First, I don't own a table saw (yet) so I start by making a jig for cutting studs and spacers. I use a thick board (at least 3/16" or thicker) as the jig block and glue a 1/8" x 3/8" board along the edge. I next measure 9 3/4" and 10" on the glued down board. I then glue a 2nd and 3rd board along the end of the first at those two measurements in that order with a 4th board that runs along the length of the block with 3/4" space between it and the 1st board. All you have to do to make studs is to set a board in one of those two slots and cut the board at the end with a modeler's or craft saw. The 10" boars are "king studs" (they go on the end of each wall) and the 9 3/4" boards are "jack studs". I usually use a 3/8" x 3/8" board for the king studs as they're either wall ends or corners. At the other end of the block I measure off 1" and glue a board at that location for the spacer jig. They're the boards that go between the studs along the runs.
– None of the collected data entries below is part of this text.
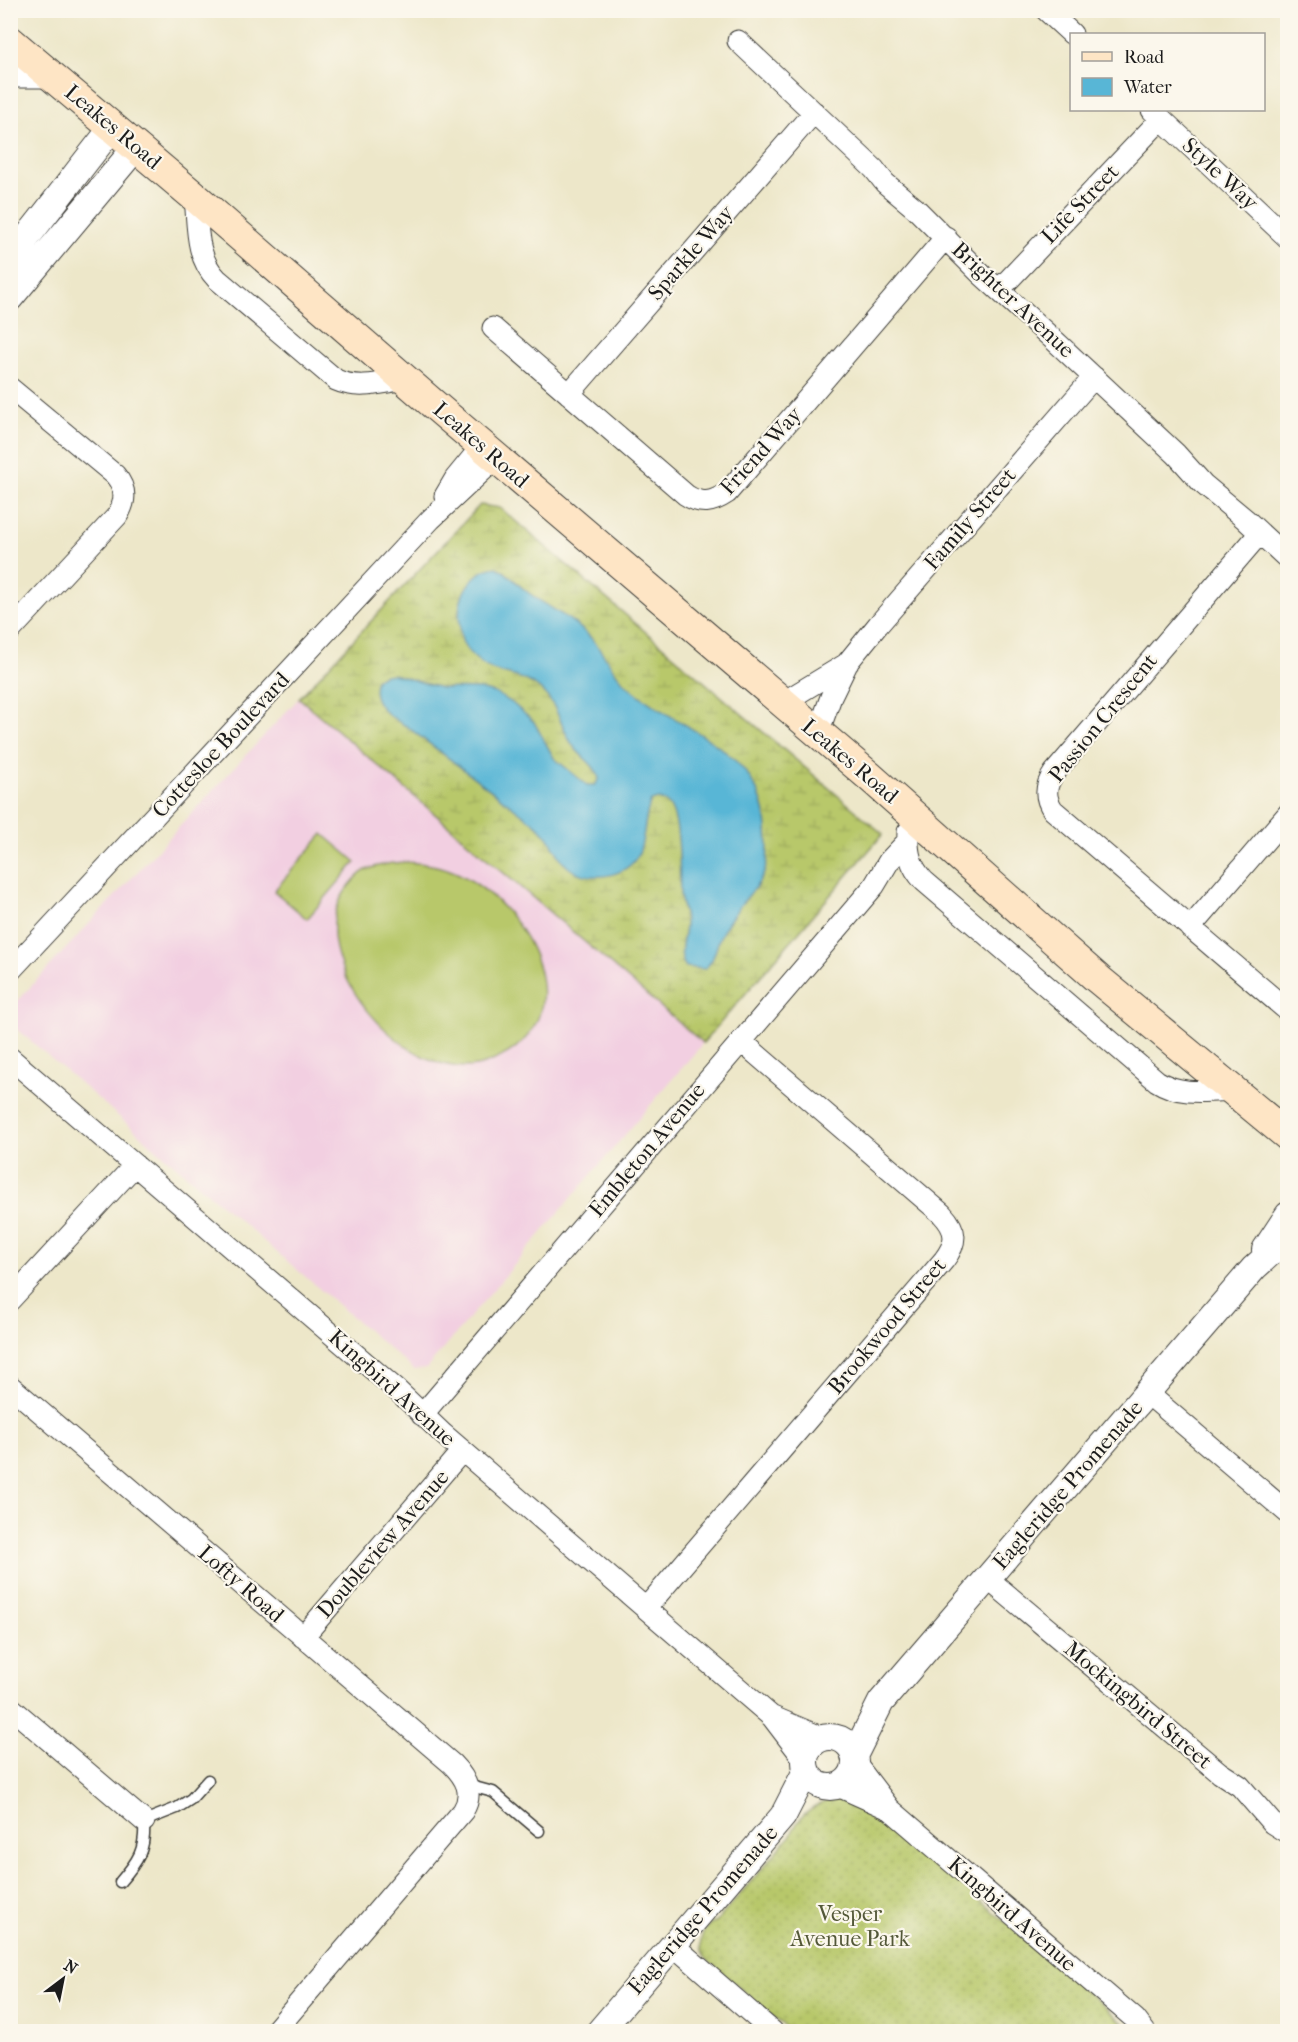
<svg xmlns="http://www.w3.org/2000/svg" width="1298" height="2042" viewBox="0 0 1298 2042" font-family="'IM FELL French Canon',serif">
<style>
.built{fill:#f2cfe1}
.grass{fill:url(#grass-dots);stroke:#6a7244;stroke-width:1.5}
.wetland{fill:url(#wetland-marsh);stroke:#6a7244;stroke-width:1.5}
.garden{fill:#b8c86b;stroke:#6a7244;stroke-width:1.5}
.water{fill:#58b6d6;stroke:#3a6979;stroke-width:1.5}
.lines{fill:none;stroke-linecap:round;stroke-linejoin:round}
.service-casing{stroke:#3b3a36;stroke-width:13}
.minor-casing{stroke:#3b3a36;stroke-width:23}
.tertiary-casing{stroke:#3b3a36;stroke-width:28}
.secondary-casing{stroke:#3b3a36;stroke-width:32}
.service{stroke:#fff;stroke-width:10}
.minor{stroke:#fff;stroke-width:21}
.tertiary{stroke:#fff;stroke-width:26}
.secondary{stroke:#fee5c5;stroke-width:30}
.labels{text-anchor:middle;dominant-baseline:central;stroke-width:4.5;stroke-linejoin:round;paint-order:stroke}
.street-label{font-size:22px;fill:#1c1c1c;stroke:#fbf7ec}
.park-label{font-size:22px;fill:#535838;stroke:#fbf7ec}
</style>
<defs>
<pattern id="grass-dots" width="8" height="8" patternUnits="userSpaceOnUse" patternTransform="scale(1.5)"><rect width="8" height="8" fill="#b8c86b"/><path d="M2 2h.1M6 6h.1" fill="none" stroke="#9eab5c" stroke-width="1.8" stroke-linecap="round"/></pattern>
<pattern id="wetland-marsh" width="20" height="14" patternUnits="userSpaceOnUse" patternTransform="scale(1.5)"><rect width="20" height="14" fill="#b8c86b"/><path d="M1 5h8M5 5V1M11 12h8M15 12V8" fill="none" stroke="#9eab5c"/></pattern>
</defs>
<rect width="100%" height="100%" fill="#fbf7ec"/>
<filter id="ink" filterUnits="userSpaceOnUse"><feTurbulence type="fractalNoise" baseFrequency=".0167" numOctaves="2"/><feDisplacementMap in="SourceGraphic" scale="12" xChannelSelector="R" yChannelSelector="G"/><feConvolveMatrix kernelMatrix="1 2 1 2 8 2 1 2 1" color-interpolation-filters="sRGB"/></filter>
<filter id="wash" filterUnits="userSpaceOnUse"><feTurbulence type="fractalNoise" baseFrequency=".008" numOctaves="4" result="noise"/><feDisplacementMap in="SourceGraphic" scale="24" xChannelSelector="R" yChannelSelector="G"/><feGaussianBlur stdDeviation="1.35" result="paint"/><feColorMatrix in="noise" values="0 0 0 0 0 0 0 0 0 0 0 0 0 0 0 0 0 1.4 0 .05"/><feComposite in="paint" operator="in"/></filter>
<g filter="url(#wash)">
<rect width="100%" height="100%" fill="#ede7c9"/>
<path class="built" d="M 299,698 L 703,1043 L 426,1369 L 414,1370 L 11,1024 L 10,1009 Z"/>
<path class="grass" d="M 839,1797 L 874,1810 L 1133,2031 L 790,2031 L 708,1961 C 696,1946 699,1929 717,1921 L 791,1835 C 798,1814 818,1803 839,1797 Z"/>
<path class="wetland" d="M 480,505 L 500,508 L 883,834 L 703,1043 L 299,698 Z"/>
<path class="garden" d="M 323,834 L 356,862 L 307,919 L 274,891 Z
M 406,862 C 423,863 439,865 455,872 C 529,905 592,1024 487,1063 C 413,1091 299,962 344,893 C 350,884 357,875 366,870 C 379,864 393,863 406,862 Z"/>
<path class="water" d="M 497,567 C 510,574 514,581 525,590 C 546,607 573,618 591,638 C 605,653 612,672 627,685 C 679,732 761,746 767,828 C 768,843 769,859 764,873 C 759,887 745,898 737,910 C 731,918 724,928 720,937 C 715,950 715,959 705,969 L 686,967 C 677,955 684,940 685,926 C 686,916 681,905 680,894 C 679,875 682,814 666,802 C 664,801 661,800 658,799 L 651,801 C 643,819 646,838 638,855 C 627,878 587,883 568,867 C 559,859 554,845 547,836 C 544,831 538,827 534,823 L 406,726 C 388,716 368,702 376,679 L 384,675 L 393,674 L 441,688 L 479,689 L 495,693 L 511,702 L 534,722 L 554,758 L 587,785 L 595,785 L 599,779 C 597,766 582,758 574,747 C 561,730 559,707 543,692 C 528,677 512,677 493,670 C 483,666 467,653 463,643 C 461,638 460,630 460,625 C 458,612 459,601 465,590 C 473,576 482,569 497,567 Z"/>
</g>
<g filter="url(#ink)">
<g class="lines">
<g class="service-casing">
<path id="service" d="M 467,1785 L 493,1792 L 539,1831
M 120,1882 C 138,1861 146,1850 144,1821 L 177,1808 L 191,1799 L 208,1780"/>
</g>
<g class="minor-casing">
<path id="minor" d="M 1046,10 L 1072,34
M 738,41 L 874,169 L 885,183 L 916,209 L 982,275 L 1055,341 L 1176,454 L 1203,484 L 1245,519 L 1288,559
M 10,77 L 54,77
M 1152,110 L 1288,238
M 195,197 C 198,225 195,257 217,279 L 336,380 C 358,390 381,383 404,379
M 999,290 L 1161,119
M 493,328 L 686,495 C 701,505 712,503 727,493 L 946,237
M 10,388 L 115,475 C 127,489 126,502 117,516 L 10,631
M 569,394 L 814,112
M 445,496 L 455,479 L 482,446
M 1260,533 L 1054,773 C 1045,786 1044,797 1053,810 L 1288,1011
M 782,703 L 848,663
M 818,733 L 831,697 L 848,662 L 878,625 L 1094,377
M 908,832 C 907,852 910,866 924,881 L 1157,1081 C 1180,1096 1208,1091 1234,1090
M 1190,928 L 1288,814
M 10,971 L 431,519 L 496,458
M 10,1058 L 398,1391 L 443,1434 L 772,1717 L 804,1759
M 10,1300 L 135,1165
M 10,1386 L 452,1764 C 466,1778 474,1793 463,1811 L 274,2032
M 1147,1393 L 1288,1513
M 422,1415 L 874,886 L 889,861 L 907,842
M 987,1578 L 1220,1773 L 1240,1786 L 1272,1823 L 1288,1833
M 646,1608 L 944,1260 C 958,1242 957,1230 942,1214 L 741,1041
M 303,1637 L 462,1451
M 10,1707 L 144,1821
M 773,1717 L 823,1738
M 855,1763 L 890,1809 L 1135,2019 L 1145,2032
M 838,1786 L 887,1808
M 673,1945 L 773,2032"/>
</g>
<g class="tertiary-casing">
<path id="tertiary" d="M 10,258 C 46,215 78,170 113,127
M 10,298 L 137,146
M 1265,1250 L 1288,1215
M805 1762a25 25 0 1 1 50 0a25 25 0 1 1-50 0Z
M 854,1756 L 881,1702 L 1254,1268 L 1288,1237
M 599,2032 L 783,1816 L 806,1771"/>
</g>
<g class="secondary-casing">
<path id="secondary" d="M 10,41 L 195,197 L 432,403 L 869,776 L 1098,979 L 1288,1136"/>
</g>
<use href="#service" class="service"/>
<use href="#minor" class="minor"/>
<use href="#tertiary" class="tertiary"/>
<use href="#secondary" class="secondary"/>
</g>
</g>
<g class="labels">
<g class="street-label">
<text transform="translate(113 127) rotate(40)">Leakes Road</text>
<text transform="translate(1220 174) rotate(43)">Style Way</text>
<text transform="translate(1080 204) rotate(-46)">Life Street</text>
<text transform="translate(691 253) rotate(-49)">Sparkle Way</text>
<text transform="translate(1013 300) rotate(43)">Brighter Avenue</text>
<text transform="translate(481 445) rotate(41)">Leakes Road</text>
<text transform="translate(761 451) rotate(-48)">Friend Way</text>
<text transform="translate(970 519) rotate(-49)">Family Street</text>
<text transform="translate(1103 718) rotate(-51)">Passion Crescent</text>
<text transform="translate(221 745) rotate(-47)">Cottesloe Boulevard</text>
<text transform="translate(850 761) rotate(40)">Leakes Road</text>
<text transform="translate(647 1150) rotate(-50)">Embleton Avenue</text>
<text transform="translate(887 1326) rotate(-50)">Brookwood Street</text>
<text transform="translate(392 1388) rotate(42)">Kingbird Avenue</text>
<text transform="translate(1068 1485) rotate(-49)">Eagleridge Promenade</text>
<text transform="translate(383 1544) rotate(-49)">Doubleview Avenue</text>
<text transform="translate(241 1584) rotate(41)">Lofty Road</text>
<text transform="translate(1138 1705) rotate(40)">Mockingbird Street</text>
<text transform="translate(703 1910) rotate(-49)">Eagleridge Promenade</text>
<text transform="translate(1012 1914) rotate(41)">Kingbird Avenue</text>
</g>
<g class="park-label">
<text x="850" y="1914">Vesper<tspan x="850" dy="25">Avenue Park</tspan></text>
</g>
</g>
<rect width="1298" height="2042" fill="none" stroke="#fbf7ec" stroke-width="36"/>
<rect x="1070" y="33" width="195" height="78" fill="#fbf7ec" stroke="#a29f99" stroke-width="1.5"/>
<rect x="1082" y="52" width="30" height="9" fill="#fee5c5" stroke="#a29f99" stroke-width="1.5"/>
<text x="1124" y="63" font-size="18" fill="#1c1c1c">Road</text>
<rect x="1082" y="78" width="30" height="18" fill="#58b6d6" stroke="#a29f99" stroke-width="1.5"/>
<text x="1124" y="93" font-size="18" fill="#1c1c1c">Water</text>
<g transform="translate(63 1979) rotate(32)" stroke="#fbf7ec" stroke-width="4.5" paint-order="stroke">
<path d="M0-4.5L10 22L0 15L-10 22Z" fill="#1c1c1c"/>
<text y="-9" font-size="16" font-weight="bold" text-anchor="middle" fill="#1c1c1c">N</text>
</g>
</svg>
My walls aren't true 2 x 4 walls. I use 1/8" x 3/8" boards to frame houses. That extra 1/8" of space is just right for electrical connections and doorframes. I start by measuring off the length of the wall I want to build and deduct 3/4" (for the 2 king studs) and cut 3 runs at that length. If there is a doorway in the plans I'll determine where the door will be and cut two runs accordingly. Next I glue a jack stud onto each of the king studs, centered with a 1/8" space at each end. I then mark the ends of each run at 1/8" and mark the run at intervals of 1", 1/8" until I reach the doorway or far end of the run. I usually line up the corresponding run along the first and use it as a guide to mark the intervals. I glue spacers over each of the pre-marked 1" intervals. I usually wrap all of these parts with masking tape until the glue dries, otherwise the boards may slide or warp from the moisture in the glue and dry misaligned. After everything has dried I'll dry-fit the jack studs into the 1/8" gaps along the runs. While it isn't necessary, I like to make a center run for each wall. I have been told that in real woodframing these are fire breaks, meant to slow the progress of a house fire, but I'm not certain that is the case. I like the added stability, so I install them. One way is to glue spacers in between each stud at the mid-point. The other option is to cut 1/8" notches half way through each jack stud at the mid-point and cut corresponding notches out of the center run. Either way, the state building inspector isn't going to pay anyone a visit anytime soon, so it doesn't really matter. After confirming that everything fits properly, I disassemble the wall and then glue everything in place, startng with the jack studs and runs. I secure the assembly with masking tape and set on a flat surface with a 1 gallon paint can or other heavy object to prevent warping.